BMX cleaning

F. Bianchini

18 September 2022.

Scope and outline

Hello there, this posting discusses some of the efforts to "clean" the BMX data. The ultimate goal here is to perform a cross-correlation between BMX and low-z galaxies mapped out by SDSS.

The big picture

First of all, let's have a look at the data we're playing with. The pager below shows the waterfall plots corresponding to the individual BMX observations and the respective SDSS galaxy templates. Here we're using the full frequency range (cut0). The red dashed lines show the science frequency band. The region below the white dashed line indicates the "training" patch that will be used to estimate the eigenvectors that we will subtract from the data region that overlaps with SDSS as well as from the SDSS templates.

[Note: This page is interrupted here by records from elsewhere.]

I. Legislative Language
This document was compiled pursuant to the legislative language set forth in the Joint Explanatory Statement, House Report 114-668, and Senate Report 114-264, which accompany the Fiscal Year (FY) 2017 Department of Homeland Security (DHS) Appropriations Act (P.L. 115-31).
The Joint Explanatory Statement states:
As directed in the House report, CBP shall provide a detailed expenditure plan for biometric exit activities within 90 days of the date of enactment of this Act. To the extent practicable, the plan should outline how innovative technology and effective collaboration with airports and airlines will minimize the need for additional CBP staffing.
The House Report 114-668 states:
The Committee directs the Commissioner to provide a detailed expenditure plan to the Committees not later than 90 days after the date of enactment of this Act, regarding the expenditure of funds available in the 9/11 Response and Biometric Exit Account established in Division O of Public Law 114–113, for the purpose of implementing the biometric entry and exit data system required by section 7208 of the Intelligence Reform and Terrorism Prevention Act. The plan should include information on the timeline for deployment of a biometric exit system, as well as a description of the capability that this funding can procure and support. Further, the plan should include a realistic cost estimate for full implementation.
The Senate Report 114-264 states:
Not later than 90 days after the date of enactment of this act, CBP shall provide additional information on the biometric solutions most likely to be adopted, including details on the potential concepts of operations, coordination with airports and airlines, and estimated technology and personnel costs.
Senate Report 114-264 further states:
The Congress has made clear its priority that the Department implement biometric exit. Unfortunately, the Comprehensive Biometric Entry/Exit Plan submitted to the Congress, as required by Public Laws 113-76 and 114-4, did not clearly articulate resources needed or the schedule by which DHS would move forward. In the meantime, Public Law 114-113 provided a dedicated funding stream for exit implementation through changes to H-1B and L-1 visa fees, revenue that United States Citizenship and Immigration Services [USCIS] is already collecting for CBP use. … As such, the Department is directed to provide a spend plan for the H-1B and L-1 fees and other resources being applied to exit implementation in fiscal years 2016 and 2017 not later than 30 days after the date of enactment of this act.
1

Let's establish some notation, we can call the 2d data matrix containing the intensity at each timestamp/frequency $$ T \equiv T(t, \nu)= T_{t\nu}. $$

bigpic pager — Spectrogram of the individual BMX observations and corresponding SDSS templates. The red dashed lines indicate the science frequency band and the region below the dashed white line denote the "training" patch. Note that we have downsampled the full spectrogram by a factor 10x in time (timestamps are spaced by about 9 seconds).

Spike flagging and removal

BMX data are awesome but not free of residual RFI and other junk we want to throw away.

To get rid of spikes we proceed as follows. For each time bin we:

Look at first derivative of the spectra and identify discontinuities;
Fill in using the median of neighboring pixels and take care of any NaNs;
Apply a Savitzky-Golay filter to straighten any residual kinks.

spikes pager — Outcome of the cleaning procedure. You can see both slices in frequency at three different times or the full spectrogram before/after cleaning (including their relative difference).

After cleaning, we can look at the average signal in frequency and time.

avg pager — Average signal in frequency/time before (blue line) and after (orange line) applying the despiking procedure outlined above.

Suppressing gain fluctuations

To suppress the $1/f$-like component that we see in the frequency average (attributed to gain fluctuations in the system), we proceed as follows:

Start from the "despikes" $T_{t\nu}$ and calculate the average in frequency $T_{t\nu}/\langle T_{t\nu}\rangle_{\nu}$;
Calculate power spectrum, low-pass filter (0.03 Hz) to get the 1/f looking component;
For each frequency bin, divide $T_{t\nu}/\langle T_{t\nu}\rangle_{\nu}$ by the curve obtained at the previous step.

PCA

Ok, here's the juicy part. After removing spikes and gain fluctuations from our data cube (both the training and the data patch), we move on to estimate the covariance matrix and its eigenspectrum from the training patch. Defining the intensity contrast as $$ \delta \equiv \delta(t, \nu)= \delta_{t\nu} = \frac{T_{t\nu}}{\langle T_{t\nu}\rangle_{t}}-1. $$ we can then

Calculate covariance matrix as C = ⟨δᵀδ⟩;
Get eigenvalues/spectra;
(From each time bin) deproject $N_{\rm PCA}$ components as $\delta(t) \to \delta(t)-\sum_i^{N_{\rm PCA}} \frac{\delta(t)\cdot v_i}{|v_i \cdot v_i|}v_i$

Note that we use the covariance/eigenvectors from the training patch to deproject noisy modes from the data patch!

Conclusions

We're not screwed.